Vevo
amphionIntroduction
Vevo is a versatile zero-shot voice imitation framework with controllable timbre and style. It allows for various voice transformations, including style-preserved voice conversion, style conversion such as accent and emotion conversion, and text-to-speech (TTS) with controllable style and timbre. The models are trained on the Emilia Dataset, which contains 101k hours of speech data in multiple languages.
Architecture
Vevo utilizes several components for voice imitation and synthesis:
- Content Tokenizer: Converts speech to content tokens using a single codebook VQ-VAE with a vocabulary size of 32.
- Content-Style Tokenizer: Converts speech to content-style tokens with a vocabulary size of 8192.
- Vq32ToVq8192: Predicts content-style tokens from content tokens using an auto-regressive transformer.
- PhoneToVq8192: Predicts content-style tokens from phone tokens using an auto-regressive transformer.
- Vq8192ToMels: Generates mel-spectrograms from content-style tokens with a flow-matching transformer.
- Vocoder: Converts mel-spectrograms to audio using a Vocos-based vocoder.
Training
The pre-trained models are available for download and use. They are built to handle a range of tasks from voice conversion to TTS, trained on the extensive Emilia Dataset, which includes diverse linguistic data.
Guide: Running Locally
Basic Steps
- Clone the Repository: Download the Amphion GitHub repository.

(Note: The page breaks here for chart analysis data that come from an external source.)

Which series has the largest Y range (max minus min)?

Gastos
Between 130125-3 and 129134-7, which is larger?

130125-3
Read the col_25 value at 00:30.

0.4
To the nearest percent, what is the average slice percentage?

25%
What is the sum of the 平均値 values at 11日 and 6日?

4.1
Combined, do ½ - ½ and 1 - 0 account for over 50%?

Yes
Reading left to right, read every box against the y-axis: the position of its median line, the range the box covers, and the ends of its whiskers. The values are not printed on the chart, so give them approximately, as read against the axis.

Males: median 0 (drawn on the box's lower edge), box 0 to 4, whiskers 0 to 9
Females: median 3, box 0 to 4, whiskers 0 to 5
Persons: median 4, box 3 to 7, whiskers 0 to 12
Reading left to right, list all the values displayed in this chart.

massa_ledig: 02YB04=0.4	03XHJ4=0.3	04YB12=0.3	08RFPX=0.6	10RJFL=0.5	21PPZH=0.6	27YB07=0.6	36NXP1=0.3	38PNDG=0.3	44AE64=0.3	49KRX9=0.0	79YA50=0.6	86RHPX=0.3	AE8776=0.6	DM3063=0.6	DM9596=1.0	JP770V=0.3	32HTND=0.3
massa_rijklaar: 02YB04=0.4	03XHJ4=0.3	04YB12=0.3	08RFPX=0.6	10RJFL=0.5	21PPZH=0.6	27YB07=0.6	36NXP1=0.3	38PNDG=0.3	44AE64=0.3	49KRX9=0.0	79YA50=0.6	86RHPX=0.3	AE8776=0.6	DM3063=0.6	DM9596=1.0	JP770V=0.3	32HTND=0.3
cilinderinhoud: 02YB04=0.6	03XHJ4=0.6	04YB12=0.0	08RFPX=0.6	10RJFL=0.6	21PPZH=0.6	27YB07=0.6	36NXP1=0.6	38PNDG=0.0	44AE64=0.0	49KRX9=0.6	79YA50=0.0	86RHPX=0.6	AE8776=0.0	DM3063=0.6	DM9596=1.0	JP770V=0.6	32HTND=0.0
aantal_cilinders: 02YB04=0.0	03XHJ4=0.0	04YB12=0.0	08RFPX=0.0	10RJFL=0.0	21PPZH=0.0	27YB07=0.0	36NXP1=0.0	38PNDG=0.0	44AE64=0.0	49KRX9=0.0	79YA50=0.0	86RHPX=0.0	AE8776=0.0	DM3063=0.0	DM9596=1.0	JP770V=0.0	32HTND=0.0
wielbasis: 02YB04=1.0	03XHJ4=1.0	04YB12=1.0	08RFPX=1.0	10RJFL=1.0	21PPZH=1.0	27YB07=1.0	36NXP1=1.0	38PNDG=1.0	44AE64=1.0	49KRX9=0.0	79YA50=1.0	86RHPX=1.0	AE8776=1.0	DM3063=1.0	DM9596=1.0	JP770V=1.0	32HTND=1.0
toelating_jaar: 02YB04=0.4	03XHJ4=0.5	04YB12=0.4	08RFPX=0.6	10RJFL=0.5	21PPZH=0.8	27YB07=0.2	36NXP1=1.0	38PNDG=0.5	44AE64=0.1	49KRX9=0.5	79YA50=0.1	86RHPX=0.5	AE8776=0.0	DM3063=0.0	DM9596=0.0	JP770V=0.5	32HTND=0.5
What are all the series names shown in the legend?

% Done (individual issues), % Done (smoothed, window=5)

- Set Up Environment: Ensure you have Python and PyTorch installed. Use a virtual environment for package management.
- Download Pre-trained Models: Use
huggingface_hub
to download the necessary checkpoints. - Run Inference: Use the provided script to perform tasks such as zero-shot TTS.
Cloud GPUs
For optimal performance, especially for large models, consider using cloud GPU services like AWS EC2 or Google Cloud's AI Platform.
License
Vevo is released under the CC-BY-NC-4.0 license, allowing for non-commercial usage with appropriate credit.